Tesla S1070 With CUDA 6.5?

Hello all,

I recently acquired 2 Tesla S1070 1U units for my server and am trying to get them to work. My server runs Ubuntu 16.04 with a GeForce GT 710 for basic display output. I installed the 4 pci interface cards and the S1070’s turn on properly.

My attempt to get the S1070’s to work started with installing the nvidia 340.96 driver with sudo apt-get install nvidia-340-dev. I then installed the CUDA 6.5 Toolkit by downloading the proper .run file. I extracted the Driver, Toolkit, and Sample Installers from the .run file so that the driver would not be installed. I then individually installed the toolkit and sample installers.

With the toolkit installed, I ran the included program deviceQuery to detect all available CUDA capable devices. Unfortunately, it only detected my GT 710 (the driver also only detected the GT 710). However, when I run lspci, it observes the 8 S1060’s present. I tried installing the 340.29 driver I extracted with the toolkit and samples, but it does not work with the ubuntu 16.04 kernel.

Is there any way to get this system to work and detect the 8 S1060’s? Do I need to install a different CUDA toolkit (maybe 5.5)? Do the S1060’s even work with somewhat modern software and drivers?

Any input would be greatly appreciated

As far as I recall, CUDA 6.5 still had support for GPUs with device capability 1.3, which is what the S1070 is. Note that according to the “Linux Getting Started” document, CUDA 6.5 is supported on Ubuntu 14.04, not 16.04.

I suspect that one challenge is finding an old driver that supports the S1070. Sorry, I cannot help you there, I don’t track old driver versions. The latest driver I see listed in NVIDIA’s legacy Linux driver archive is 340.98, but I do not have the faintest idea whether that is suitable for the S1070 or just consumer cards.

BTW, your post mentions S1060 and S1070, which is it? In my recollection there were no S1060s, only individual C1060 (actively cooled). Are these GPUs properly powered and cooled?

Thanks for the reply,

The Tesla S1070 is a unique setup where 4 GPU’s are stored in a 1U case (basically 4 passively cooled C1060’s). The GPU’s can be passively cooled since the 1U case is basically a wind tunnel + power supply. So when I refer to the S1070, it reflects the unit as a whole. The 1060 refers to the individual GPU’s inside. I know Nvidia didn’t actually make an S1060, but then again, each GPU does not actively cool itself, so I’m not sure if it deserves the “C” in front. Now, I shouldn’t pretend to be an expert, so you could very well be right and the individual GPU’s are simply called C1060’s. That being said, to avoid future confusion, I’ll simply refer to the S1070 as a whole.

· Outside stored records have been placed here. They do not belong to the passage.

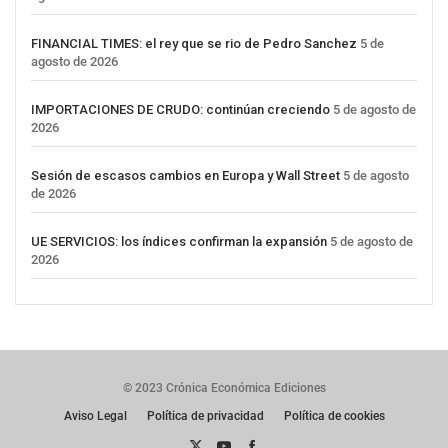
FINANCIAL TIMES: el rey que se rio de Pedro Sanchez
5 de
agosto de 2026
IMPORTACIONES DE CRUDO: continúan creciendo
5 de agosto de
2026
Sesión de escasos cambios en Europa y Wall Street
5 de agosto
de 2026
UE SERVICIOS: los índices confirman la expansión
5 de agosto de
2026
© 2023 Crónica Económica Ediciones
Aviso Legal
Política de privacidad
Política de cookies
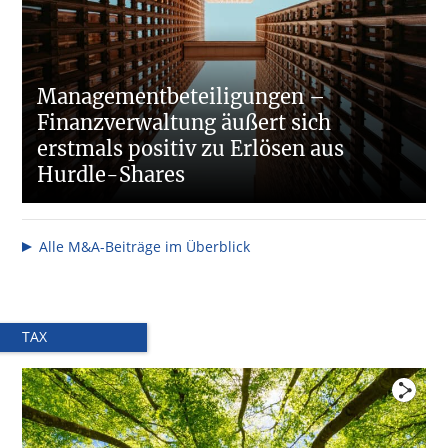
Managementbeteiligungen –
Finanzverwaltung äußert sich
erstmals positiv zu Erlösen aus
Hurdle-Shares
Alle M&A-Beiträge im Überblick
TAX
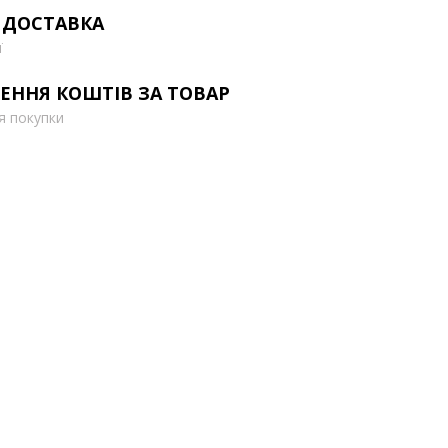
 ДОСТАВКА
ї
ЕННЯ КОШТІВ ЗА ТОВАР
ля покупки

I will try the route of installing Ubuntu 14.04, CUDA 6.5, and attempt to find a driver to patch it all together. Also, I’m very happy that you mentioned that CUDA 6.5 has support for 1.3 capable devices; That was one of my major concerns. I shall report back later this evening regarding the outcome of this attempt.

Thanks again

I know what an S1070 is, I was just puzzled by the mention of S1060. Passively cooled GPUs typically have an ‘M’ designation, so the use of M1060 for the individual component cards in the S1070 may be less confusing, although I don’t recall whether NVIDIA actually sold individual passively cooled cards under that name.

When you get your S1070 to work, I hope you won’t be disappointed by the relatively low performance (and massive power consumption!). Technology has come a long way in the past seven years. In practical terms people should be much better off with a modern mid-range Pascal-based GPU than ancient sm_1x devices that were high-end back in the day.

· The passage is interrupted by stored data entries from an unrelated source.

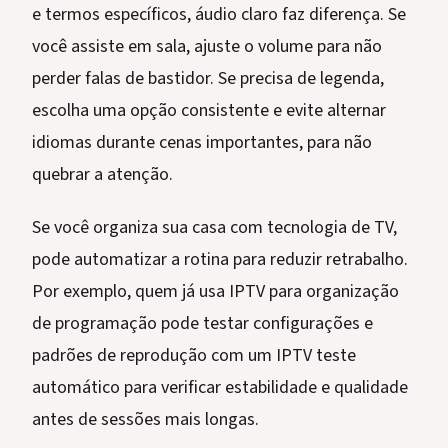
e termos específicos, áudio claro faz diferença. Se
você assiste em sala, ajuste o volume para não
perder falas de bastidor. Se precisa de legenda,
escolha uma opção consistente e evite alternar
idiomas durante cenas importantes, para não
quebrar a atenção.
Se você organiza sua casa com tecnologia de TV,
pode automatizar a rotina para reduzir retrabalho.
Por exemplo, quem já usa IPTV para organização
de programação pode testar configurações e
padrões de reprodução com um IPTV teste
automático para verificar estabilidade e qualidade
antes de sessões mais longas.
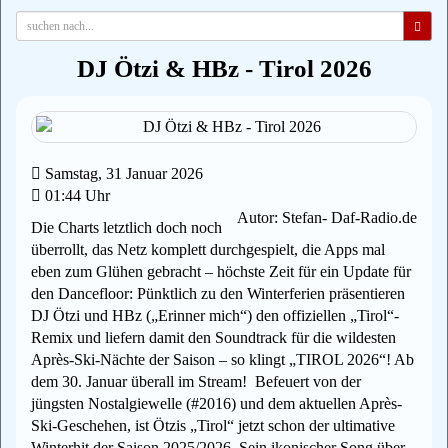
DJ Ötzi & HBz - Tirol 2026
Samstag, 31 Januar 2026
01:44 Uhr
Autor: Stefan- Daf-Radio.de
Die Charts letztlich doch noch
überrollt, das Netz komplett durchgespielt, die Apps mal
eben zum Glühen gebracht – höchste Zeit für ein Update für
den Dancefloor: Pünktlich zu den Winterferien präsentieren
DJ Ötzi und HBz („Erinner mich“) den offiziellen „Tirol“-
Remix und liefern damit den Soundtrack für die wildesten
Après-Ski-Nächte der Saison – so klingt „TIROL 2026“! Ab
dem 30. Januar überall im Stream! Befeuert von der
jüngsten Nostalgiewelle (#2016) und dem aktuellen Après-
Ski-Geschehen, ist Ötzis „Tirol“ jetzt schon der ultimative
Winterhit der Saison 2025/2026. Sein ikonischer Song über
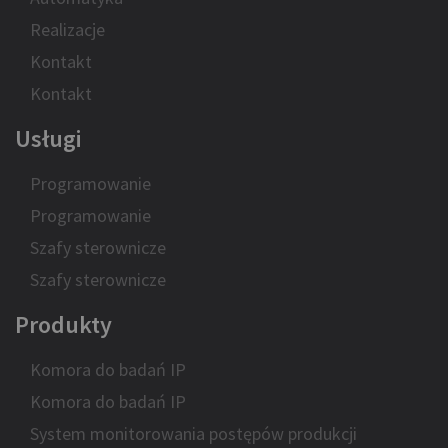
Realizacje
Kontakt
Kontakt
Usługi
Programowanie
Programowanie
Szafy sterownicze
Szafy sterownicze
Produkty
Komora do badań IP
Komora do badań IP
System monitorowania postępów produkcji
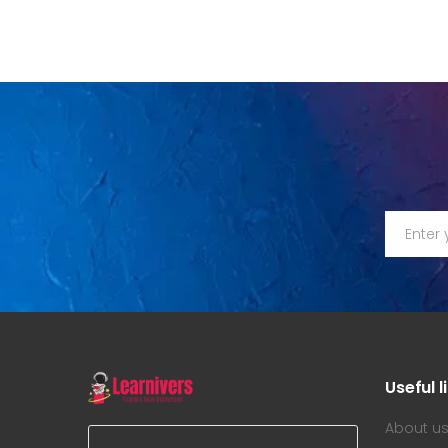
Useful l
About u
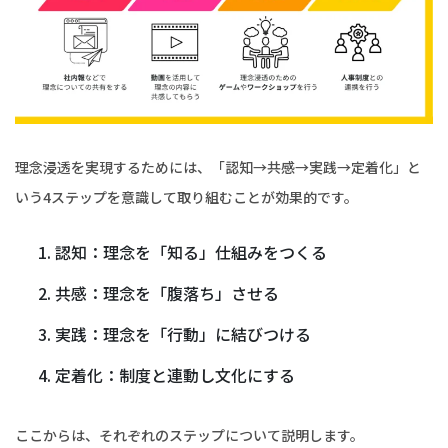
理念浸透を実現するためには、「認知→共感→実践→定着化」と
いう4ステップを意識して取り組むことが効果的です。
認知：理念を「知る」仕組みをつくる
共感：理念を「腹落ち」させる
実践：理念を「行動」に結びつける
定着化：制度と連動し文化にする
ここからは、それぞれのステップについて説明します。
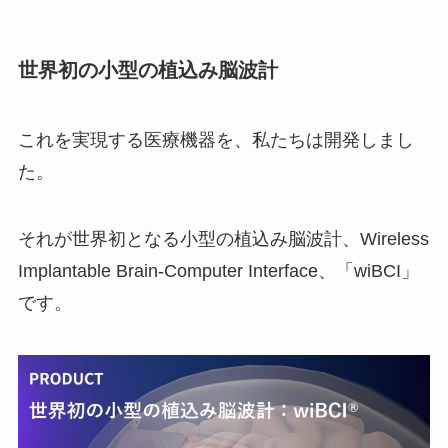
世界初の小型の植込み脳波計
これを実現する医療機器を、私たちは開発しまし
た。
それが世界初となる小型の植込み脳波計、Wireless
Implantable Brain-Computer Interface、「wiBCI」
です。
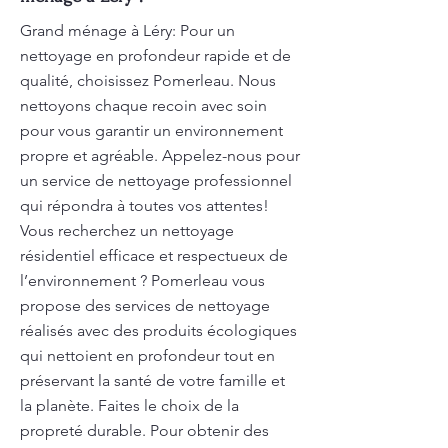
Grand ménage à Léry: Pour un
nettoyage en profondeur rapide et de
qualité, choisissez Pomerleau. Nous
nettoyons chaque recoin avec soin
pour vous garantir un environnement
propre et agréable. Appelez-nous pour
un service de nettoyage professionnel
qui répondra à toutes vos attentes!
Vous recherchez un nettoyage
résidentiel efficace et respectueux de
l’environnement ? Pomerleau vous
propose des services de nettoyage
réalisés avec des produits écologiques
qui nettoient en profondeur tout en
préservant la santé de votre famille et
la planète. Faites le choix de la
propreté durable. Pour obtenir des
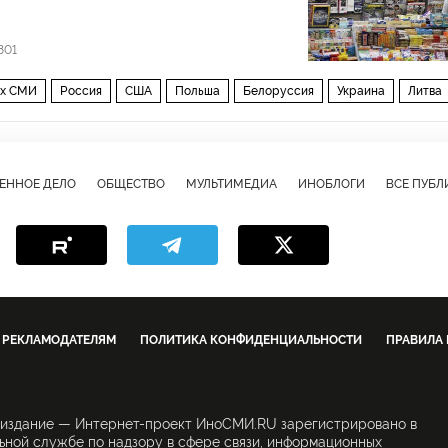
801
ых СМИ
Россия
США
Польша
Белоруссия
Украина
Литва
-Йорк
Запад
Восточная Европа
Сан-Франциско
Вашингтон
утин
Дональд Трамп
Дмитрий Песков
Леонид Слуцкий
ЕННОЕ ДЕЛО
ОБЩЕСТВО
МУЛЬТИМЕДИА
ИНОБЛОГИ
ВСЕ ПУБ
с
Майкл Коэн
Александр Фомин
ЕС
НАТО
Пентагон
Боинг
хакерские атаки
военные учения «Запад-2017
ско
Протон
СМИ США
РЕКЛАМОДАТЕЛЯМ
ПОЛИТИКА КОНФИДЕНЦИАЛЬНОСТИ
ПРАВИЛА
 издание — Интернет-проект ИноСМИ.RU зарегистрировано в
ной службе по надзору в сфере связи, информационных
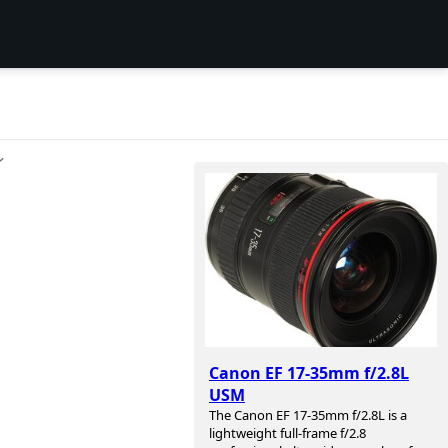
ン
Canon EF 17-35mm f/2.8L
USM
The Canon EF 17-35mm f/2.8L is a
lightweight full-frame f/2.8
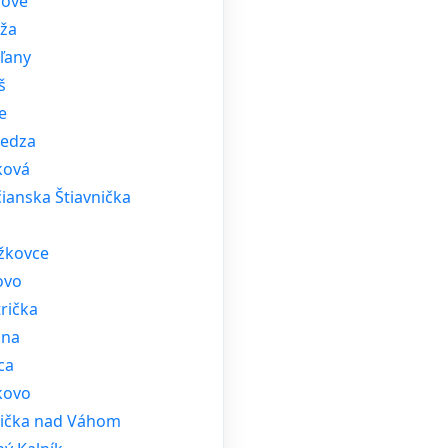
ňové
áža
ľany
š
e
edza
ková
ianska Štiavnička
á
žkovce
ovo
rička
ina
ca
kovo
lička nad Váhom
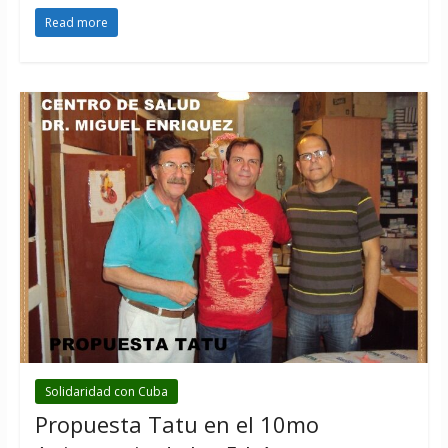
Read more
Solidaridad con Cuba
Propuesta Tatu en el 10mo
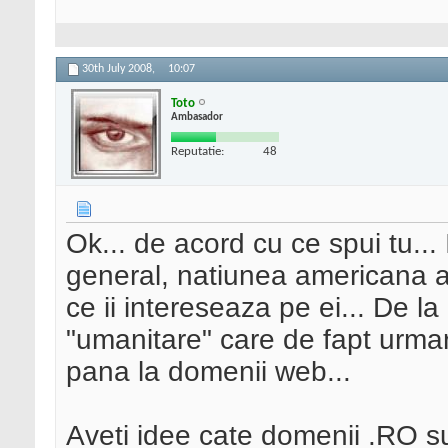
30th July 2008,
10:07
Toto
Ambasador
Reputatie:
48
Ok... de acord cu ce spui tu...
general, natiunea americana a
ce ii intereseaza pe ei... De la
"umanitare" care de fapt urmar
pana la domenii web...
Aveti idee cate domenii .RO s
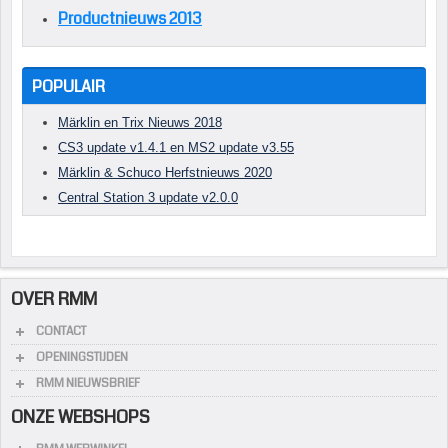
Productnieuws 2013
POPULAIR
Märklin en Trix Nieuws 2018
CS3 update v1.4.1 en MS2 update v3.55
Märklin & Schuco Herfstnieuws 2020
Central Station 3 update v2.0.0
OVER RMM
CONTACT
OPENINGSTIJDEN
RMM NIEUWSBRIEF
ONZE WEBSHOPS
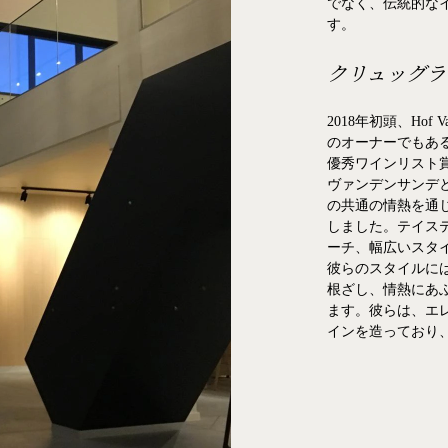
でなく、伝統的な
す。
クリュッグラ
2018年初頭、Hof Va
のオーナーでもある
優秀ワインリスト賞受
ヴァンデンサンデ
の共通の情熱を通
しました。テイス
ーチ、幅広いスタ
彼らのスタイルに
根ざし、情熱にあ
ます。彼らは、エ
インを造っており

You are correct, with what little documentation I have, nvidia refers to the individual CPU’s as M1060’s; my mistake for saying S1060. Anyway, I installed ubuntu 14.04. I then installed the nvidia 331.38 package driver for ubuntu

sudo apt-get install nvidia-331

However, my server apparently installed 340.96 (not sure how that happened). Thus, my GT 710 works fine, but the driver still does not see the S1070’s. That is after I tried 5 different nvidia drivers I downloaded all of which failed to build the nvidia kernel. So, while CUDA 6.5 may support the CUDA 1.3 capable S1070, my downfall may be simply not being able to communicate with the S1070.

I realize that these old cards are really only good at single precision and are horribly inefficient. But it was a cheap alternative to learn CUDA programming on server grade GPU’s. However, after wasting up until now, 30 hours of my time trying to interface with these cards, it may be best to simply turn to a more mainstream GPU like the GTX 580.

I don’t know what your financial limitations are, but if you can afford it, my recommendation would be to look for at least a Maxwell-class GPU. Since the entire spectrum of Pascal-class GPUs is shipping at this point, you may be able to acquire a second-hand or refurbished Maxwell-based GPU quite cheaply.

Side remark: The S1070 has decent double-precision performance compared to modern consumer cards in which double-precision support has been reduced to the architecturally necessary minimum to reduce cost.